* **What the task asks**: Pictures in the listing below are omitted, and every other part is printed exactly.

* **Available records**:
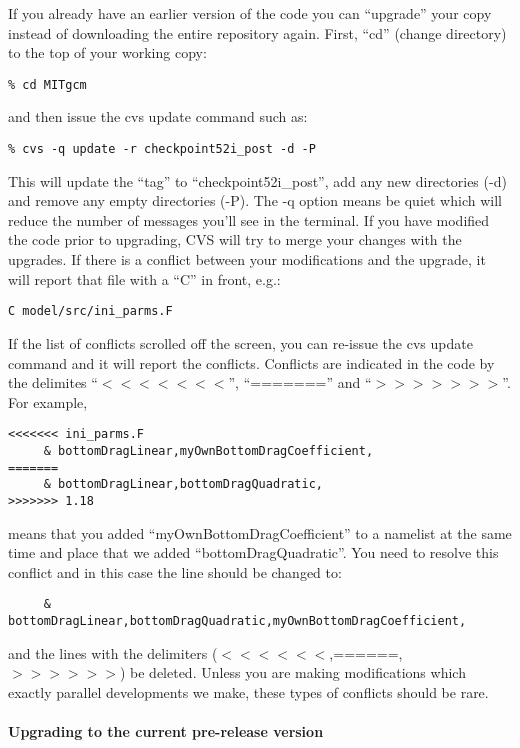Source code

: If you already have an earlier version of the code you can ``upgrade''
your copy instead of downloading the entire repository again. First,
``cd'' (change directory) to the top of your working copy:
\begin{verbatim}
% cd MITgcm
\end{verbatim}
and then issue the cvs update command such as:
\begin{verbatim}
% cvs -q update -r checkpoint52i_post -d -P
\end{verbatim}
This will update the ``tag'' to ``checkpoint52i\_post'', add any new
directories (-d) and remove any empty directories (-P). The -q option
means be quiet which will reduce the number of messages you'll see in
the terminal. If you have modified the code prior to upgrading, CVS
will try to merge your changes with the upgrades. If there is a
conflict between your modifications and the upgrade, it will report
that file with a ``C'' in front, e.g.:
\begin{verbatim}
C model/src/ini_parms.F
\end{verbatim}
If the list of conflicts scrolled off the screen, you can re-issue the
cvs update command and it will report the conflicts. Conflicts are
indicated in the code by the delimites ``$<<<<<<<$'', ``======='' and
``$>>>>>>>$''. For example,
{\small
\begin{verbatim}
<<<<<<< ini_parms.F
     & bottomDragLinear,myOwnBottomDragCoefficient,
=======
     & bottomDragLinear,bottomDragQuadratic,
>>>>>>> 1.18
\end{verbatim}
}
means that you added ``myOwnBottomDragCoefficient'' to a namelist at
the same time and place that we added ``bottomDragQuadratic''. You
need to resolve this conflict and in this case the line should be
changed to:
{\small
\begin{verbatim}
     & bottomDragLinear,bottomDragQuadratic,myOwnBottomDragCoefficient,
\end{verbatim}
}
and the lines with the delimiters ($<<<<<<$,======,$>>>>>>$) be deleted.
Unless you are making modifications which exactly parallel
developments we make, these types of conflicts should be rare.

\paragraph*{Upgrading to the current pre-release version}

* **Answer for this exercise**:
Source code

: If you already have an earlier version of the code you can ``upgrade''
your copy instead of downloading the entire repository again. First,
``cd'' (change directory) to the top of your working copy:
\begin{verbatim}
% cd MITgcm
\end{verbatim}
and then issue the cvs update command such as:
\begin{verbatim}
% cvs -q update -r checkpoint52i_post -d -P
\end{verbatim}
This will update the ``tag'' to ``checkpoint52i\_post'', add any new
directories (-d) and remove any empty directories (-P). The -q option
means be quiet which will reduce the number of messages you'll see in
the terminal. If you have modified the code prior to upgrading, CVS
will try to merge your changes with the upgrades. If there is a
conflict between your modifications and the upgrade, it will report
that file with a ``C'' in front, e.g.:
\begin{verbatim}
C model/src/ini_parms.F
\end{verbatim}
If the list of conflicts scrolled off the screen, you can re-issue the
cvs update command and it will report the conflicts. Conflicts are
indicated in the code by the delimites ``$<<<<<<<$'', ``======='' and
``$>>>>>>>$''. For example,
{\small
\begin{verbatim}
<<<<<<< ini_parms.F
     & bottomDragLinear,myOwnBottomDragCoefficient,
=======
     & bottomDragLinear,bottomDragQuadratic,
>>>>>>> 1.18
\end{verbatim}
}
means that you added ``myOwnBottomDragCoefficient'' to a namelist at
the same time and place that we added ``bottomDragQuadratic''. You
need to resolve this conflict and in this case the line should be
changed to:
{\small
\begin{verbatim}
     & bottomDragLinear,bottomDragQuadratic,myOwnBottomDragCoefficient,
\end{verbatim}
}
and the lines with the delimiters ($<<<<<<$,======,$>>>>>>$) be deleted.
Unless you are making modifications which exactly parallel
developments we make, these types of conflicts should be rare.

\paragraph*{Upgrading to the current pre-release version}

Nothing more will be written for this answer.